What the task requires: In the lines below, find the one that contains "Each summer semester has" and write it out exactly, along with every line that follows it.

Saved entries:
————
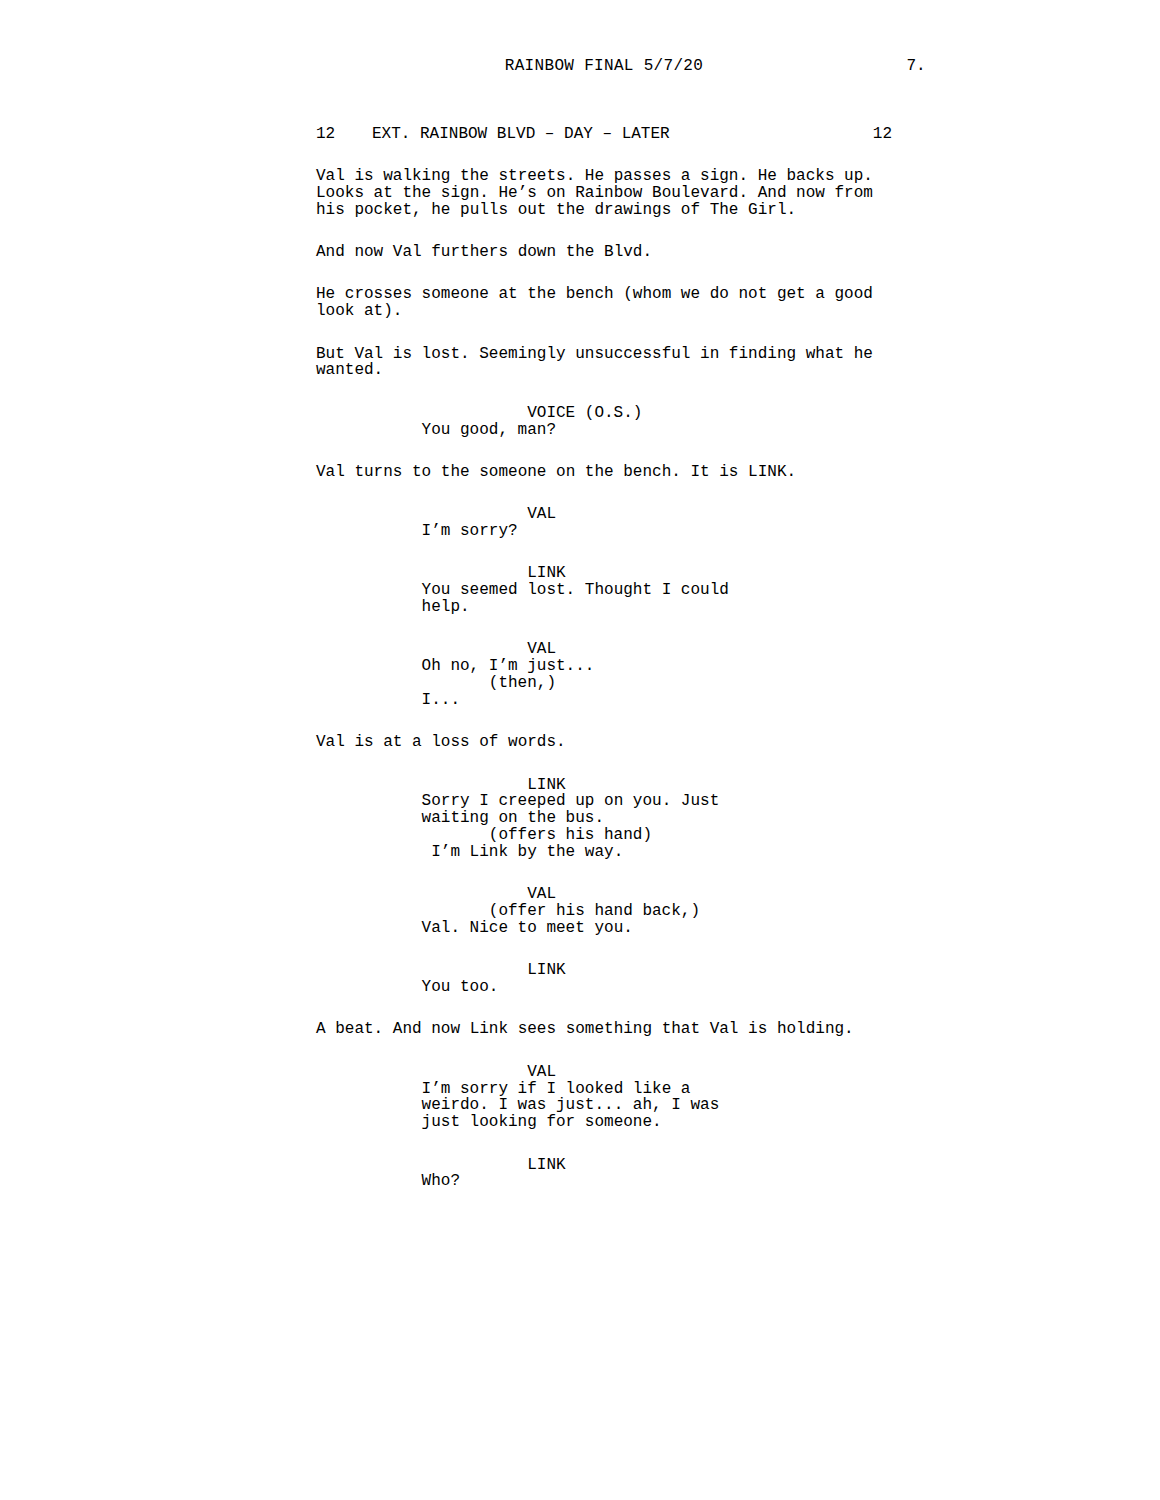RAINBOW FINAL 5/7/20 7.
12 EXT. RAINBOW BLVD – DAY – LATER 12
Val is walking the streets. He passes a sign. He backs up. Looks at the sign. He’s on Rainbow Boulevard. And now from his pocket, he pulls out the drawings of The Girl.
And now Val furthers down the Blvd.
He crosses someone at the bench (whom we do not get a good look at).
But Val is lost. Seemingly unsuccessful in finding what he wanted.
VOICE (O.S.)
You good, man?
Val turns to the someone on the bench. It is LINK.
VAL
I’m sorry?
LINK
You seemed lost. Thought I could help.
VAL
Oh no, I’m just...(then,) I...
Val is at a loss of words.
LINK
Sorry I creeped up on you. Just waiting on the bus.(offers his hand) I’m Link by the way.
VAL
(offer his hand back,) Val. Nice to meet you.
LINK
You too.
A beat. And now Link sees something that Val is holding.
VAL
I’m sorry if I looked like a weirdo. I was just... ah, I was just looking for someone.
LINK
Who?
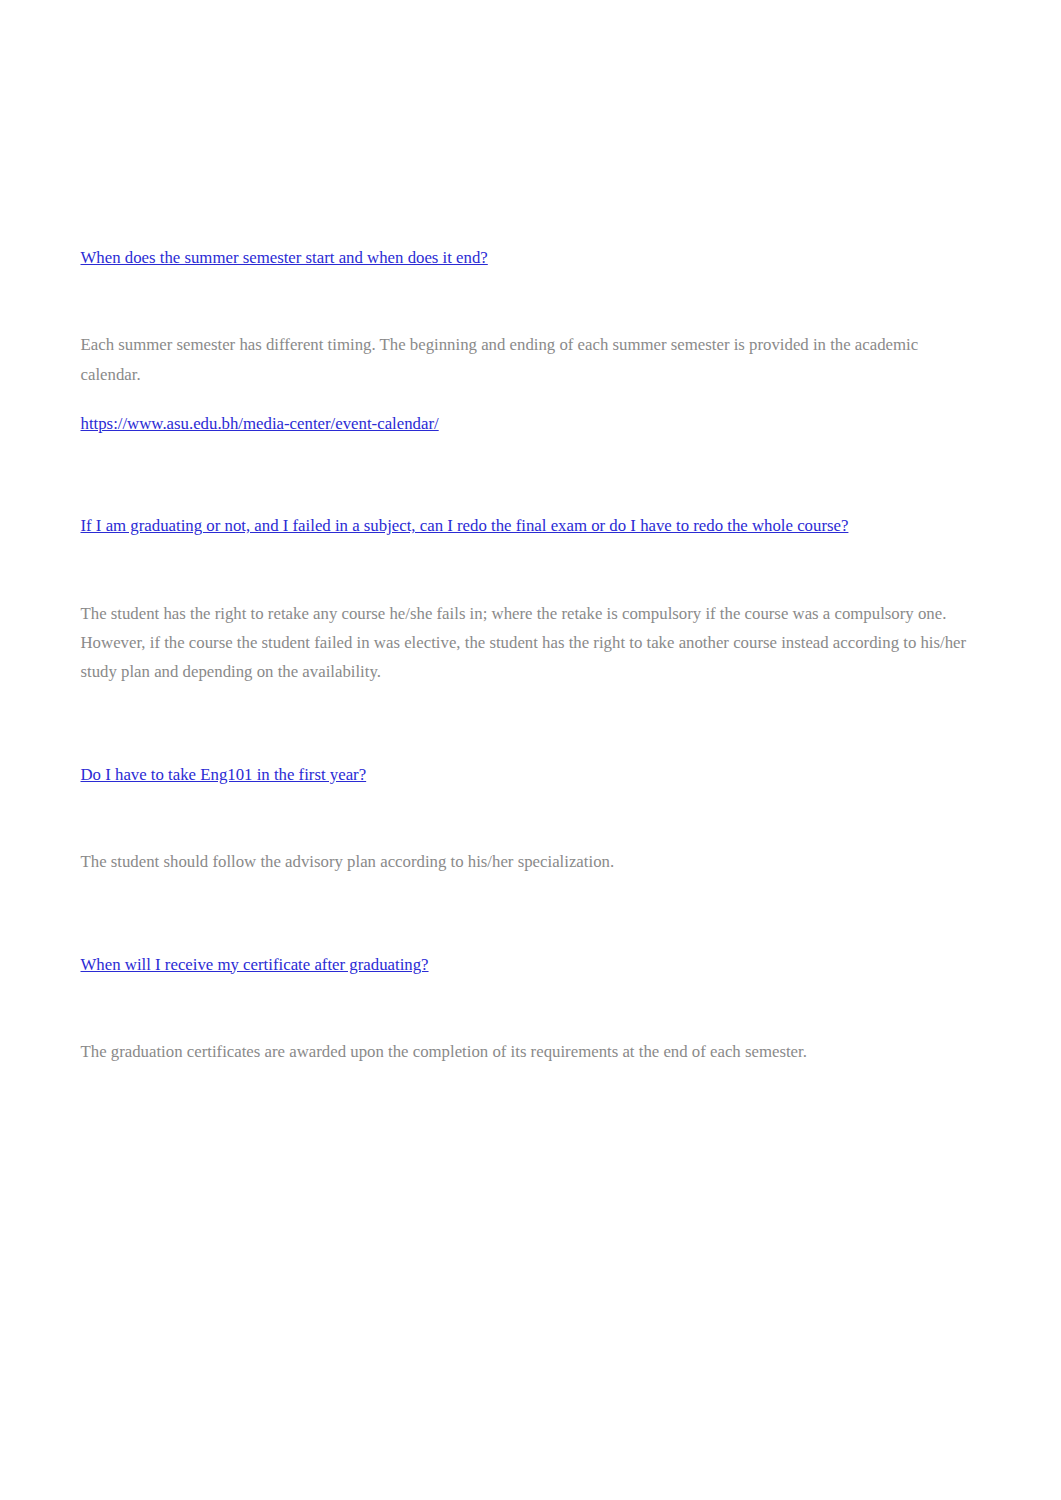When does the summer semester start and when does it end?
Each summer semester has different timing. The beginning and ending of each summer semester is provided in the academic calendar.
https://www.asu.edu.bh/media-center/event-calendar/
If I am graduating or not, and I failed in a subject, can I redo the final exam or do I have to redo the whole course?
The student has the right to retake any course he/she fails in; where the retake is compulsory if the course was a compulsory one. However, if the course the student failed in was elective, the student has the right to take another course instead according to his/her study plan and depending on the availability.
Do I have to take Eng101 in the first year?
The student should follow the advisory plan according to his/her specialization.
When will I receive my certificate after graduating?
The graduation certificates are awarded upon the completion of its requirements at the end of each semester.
————
Exercise output:
Each summer semester has different timing. The beginning and ending of each summer semester is provided in the academic calendar.
https://www.asu.edu.bh/media-center/event-calendar/
If I am graduating or not, and I failed in a subject, can I redo the final exam or do I have to redo the whole course?
The student has the right to retake any course he/she fails in; where the retake is compulsory if the course was a compulsory one. However, if the course the student failed in was elective, the student has the right to take another course instead according to his/her study plan and depending on the availability.
Do I have to take Eng101 in the first year?
The student should follow the advisory plan according to his/her specialization.
When will I receive my certificate after graduating?
The graduation certificates are awarded upon the completion of its requirements at the end of each semester.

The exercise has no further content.